Julia_arch Julia_arch - 3 months ago 21
Python Question

Repetitive process to follow links in a website (BeautifulSoup)

I'm writing a code in Python to get all the 'a' tags in a URL using Beautiful soup, then I use the link at position 3, then I should follow that link, I will repeat this process about 18 times. I included the code below, which has the process repeated twice. I can't come about a way to repeat the same process 18 times in a loop.Any help would be appreciated.

import re
import urllib

from BeautifulSoup import *
htm1= urllib.urlopen('https://pr4e.dr-chuck.com/tsugi/mod/python-data/data/known_by_Fikret.html ').read()
soup =BeautifulSoup(htm1)
tags = soup('a')
list1=list()
for tag in tags:
x = tag.get('href', None)
list1.append(x)

M= list1[2]

htm2= urllib.urlopen(M).read()
soup =BeautifulSoup(htm2)
tags1 = soup('a')
list2=list()
for tag1 in tags1:
x2 = tag1.get('href', None)
list2.append(x2)

y= list2[2]
print y


OK, I just wrote this code, it's working but I get the same 4 links in the results. It looks like there is something wrong in the loop (please note: I'm trying the loop 4 times)

import re
import urllib
from BeautifulSoup import *
list1=list()
url = 'https://pr4e.dr-chuck.com/tsugi/mod/python-data/data/known_by_Fikret.html'

for i in range (4): # repeat 4 times
htm2= urllib.urlopen(url).read()

Data under study:
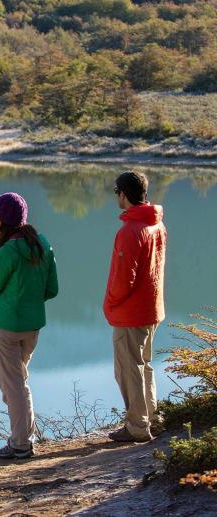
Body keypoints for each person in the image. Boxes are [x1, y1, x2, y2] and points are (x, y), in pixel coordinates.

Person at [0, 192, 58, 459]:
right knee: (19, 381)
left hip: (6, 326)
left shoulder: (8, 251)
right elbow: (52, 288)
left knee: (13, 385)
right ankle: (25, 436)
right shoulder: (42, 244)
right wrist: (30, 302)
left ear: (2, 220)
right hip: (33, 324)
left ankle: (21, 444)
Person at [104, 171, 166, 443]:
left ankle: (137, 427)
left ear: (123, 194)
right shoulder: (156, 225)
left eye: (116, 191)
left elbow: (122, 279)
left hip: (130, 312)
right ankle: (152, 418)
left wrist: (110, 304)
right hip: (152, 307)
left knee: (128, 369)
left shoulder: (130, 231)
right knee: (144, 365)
* * *
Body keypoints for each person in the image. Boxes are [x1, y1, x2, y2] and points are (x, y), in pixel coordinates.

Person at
...
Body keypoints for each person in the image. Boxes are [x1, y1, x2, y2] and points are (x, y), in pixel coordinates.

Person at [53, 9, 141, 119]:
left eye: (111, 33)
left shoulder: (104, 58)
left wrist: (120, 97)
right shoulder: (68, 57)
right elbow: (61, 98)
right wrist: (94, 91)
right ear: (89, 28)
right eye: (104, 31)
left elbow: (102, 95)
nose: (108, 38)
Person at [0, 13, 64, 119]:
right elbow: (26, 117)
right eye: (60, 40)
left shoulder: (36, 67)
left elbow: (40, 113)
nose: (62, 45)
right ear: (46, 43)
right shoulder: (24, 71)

Work task 1:
Answer these from the forum question, each on its own line:
(a) At which position is the link the poster uses?
(b) About how many times should the process be repeated?
(c) What result does the poster get from the code that tries the loop 4 times?
Work task 2: Summarize the forum question in two sentences.
Work task 3: Print the part of the forum question from "soup =BeautifulSoup(htm1)" to "soup =BeautifulSoup(htm2)".

Response box 1:
(a) Position 3.
(b) About 18 times.
(c) The same 4 links appear in the results.

Response box 2: The poster is writing Python code that uses Beautiful Soup to get all the 'a' tags in a URL, follow the link at position 3, and repeat this about 18 times, but the included code repeats the process only twice and the poster can't find a way to do it in a loop. A newer version that tries the loop 4 times works but returns the same 4 links, so the poster thinks something is wrong in the loop.

Response box 3:
soup =BeautifulSoup(htm1)
tags = soup('a')
list1=list()
for tag in tags:
x = tag.get('href', None)
list1.append(x)

M= list1[2]

htm2= urllib.urlopen(M).read()
soup =BeautifulSoup(htm2)